An allen Problemen, die wir so gerne anderen in die Schuhe schieben, sind wir selbst schuld. Denn wir kennen uns selbst nicht wirklich und sind uns nicht darüber im Klaren, dass wir, als die Person, die wir sind, ein bestimmtes Leben anziehen. Wir geben jedem anderen die Schuld, den Umständen, dem Pech, der fehlenden Chance im Leben, dem Neid und der Missgunst anderer, wir vermuten lieber Verschwörungen und Mobbing, aber eine unbekannte Größe lassen wir aus in unserer Lebensgleichung: uns selbst!

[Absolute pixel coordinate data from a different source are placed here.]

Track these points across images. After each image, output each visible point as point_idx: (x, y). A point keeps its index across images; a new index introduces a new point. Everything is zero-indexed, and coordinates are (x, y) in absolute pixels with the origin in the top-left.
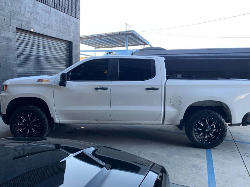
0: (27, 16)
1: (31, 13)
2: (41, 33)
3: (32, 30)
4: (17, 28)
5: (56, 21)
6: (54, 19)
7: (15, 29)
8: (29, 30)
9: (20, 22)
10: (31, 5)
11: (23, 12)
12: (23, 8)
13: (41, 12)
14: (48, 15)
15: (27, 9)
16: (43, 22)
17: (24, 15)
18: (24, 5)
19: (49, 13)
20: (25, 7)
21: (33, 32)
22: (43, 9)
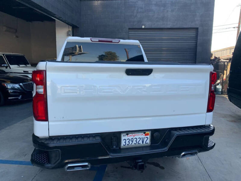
0: (139, 17)
1: (143, 12)
2: (153, 27)
3: (143, 27)
4: (129, 29)
5: (172, 11)
6: (170, 10)
7: (127, 29)
8: (140, 28)
9: (132, 23)
10: (144, 5)
11: (135, 14)
12: (135, 11)
13: (154, 8)
14: (162, 8)
15: (139, 10)
16: (156, 16)
17: (136, 16)
18: (137, 8)
19: (164, 5)
20: (138, 9)
21: (143, 28)
22: (156, 5)
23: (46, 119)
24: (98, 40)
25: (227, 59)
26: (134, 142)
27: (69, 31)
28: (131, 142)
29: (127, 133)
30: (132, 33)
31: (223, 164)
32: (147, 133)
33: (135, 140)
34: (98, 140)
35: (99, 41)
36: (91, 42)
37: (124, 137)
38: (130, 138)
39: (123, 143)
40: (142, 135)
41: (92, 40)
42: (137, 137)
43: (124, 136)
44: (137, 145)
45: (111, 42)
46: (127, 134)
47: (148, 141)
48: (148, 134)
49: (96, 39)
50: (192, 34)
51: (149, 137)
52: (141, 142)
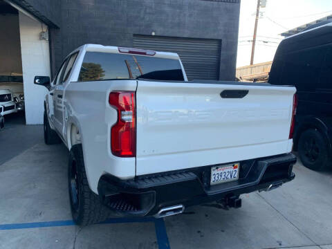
0: (148, 19)
1: (152, 14)
2: (166, 35)
3: (153, 34)
4: (135, 35)
5: (191, 15)
6: (188, 14)
7: (132, 36)
8: (149, 34)
9: (138, 28)
10: (154, 4)
11: (142, 16)
12: (142, 11)
13: (167, 9)
14: (178, 11)
15: (148, 11)
16: (170, 21)
17: (144, 18)
18: (144, 7)
19: (181, 7)
20: (146, 9)
21: (155, 36)
22: (170, 5)
23: (134, 155)
24: (127, 51)
25: (251, 80)
26: (223, 177)
27: (43, 32)
28: (220, 177)
29: (217, 166)
30: (137, 41)
31: (284, 197)
32: (236, 165)
33: (223, 174)
34: (192, 176)
35: (130, 52)
36: (119, 52)
37: (214, 172)
38: (219, 172)
39: (212, 179)
40: (230, 169)
41: (121, 50)
42: (226, 171)
43: (214, 170)
44: (226, 180)
45: (145, 54)
46: (217, 168)
47: (237, 175)
48: (236, 167)
49: (127, 50)
50: (214, 47)
51: (237, 169)
52: (229, 176)
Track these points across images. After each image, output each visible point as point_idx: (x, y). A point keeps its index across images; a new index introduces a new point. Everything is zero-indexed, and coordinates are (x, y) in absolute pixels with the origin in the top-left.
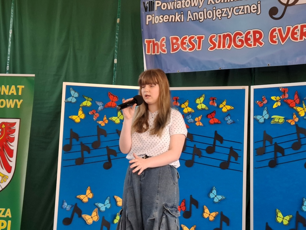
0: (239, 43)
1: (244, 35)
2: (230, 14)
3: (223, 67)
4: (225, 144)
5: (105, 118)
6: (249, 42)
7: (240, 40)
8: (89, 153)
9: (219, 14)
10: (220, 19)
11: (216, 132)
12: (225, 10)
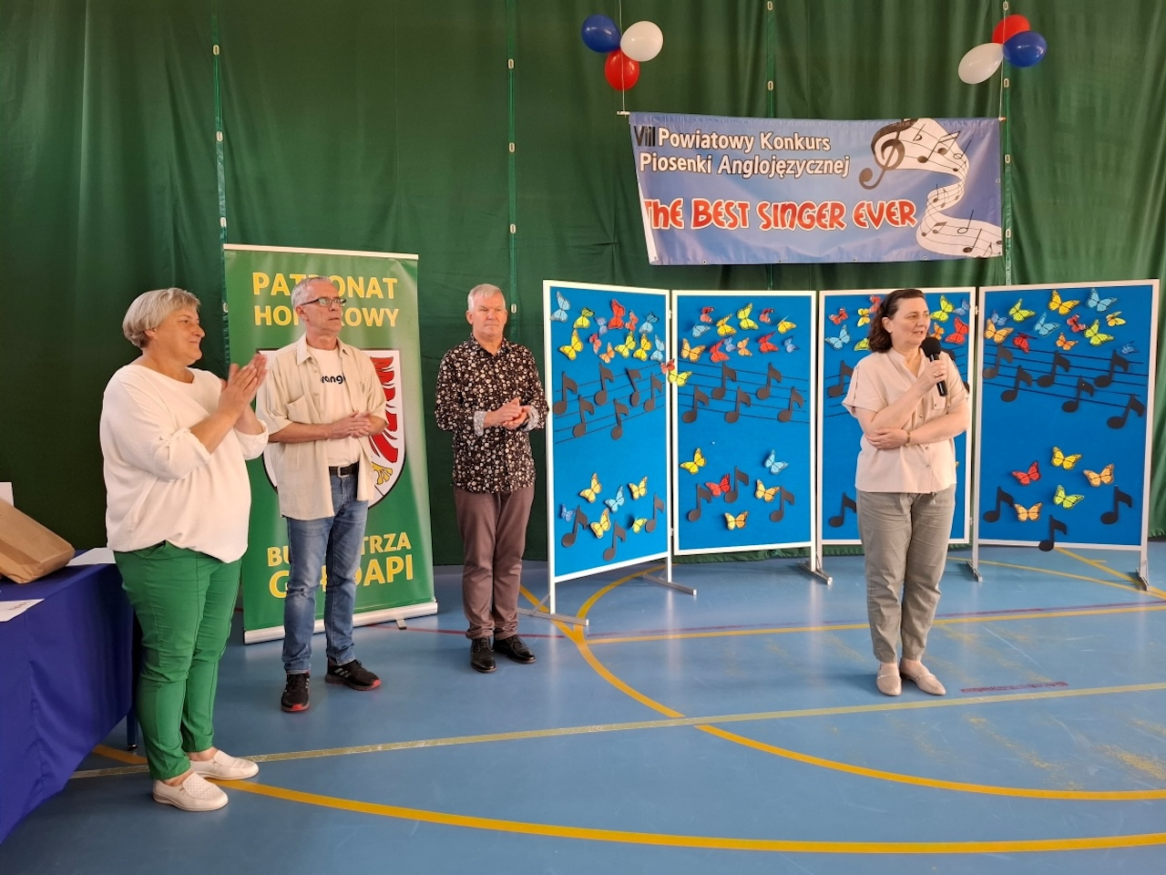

Vielleicht sitzen unsere Schöpfer oder Schutzengel auf irgendeiner Wolke und schließen Wetten ab, welcher Mensch es als nächster schafft, sein wahres Wesen und seine größte Schwäche zu erkennen und damit den ersten Schritt seiner langen Reise der individuellen
psychologischen Evolution und Transformation zu beginnen.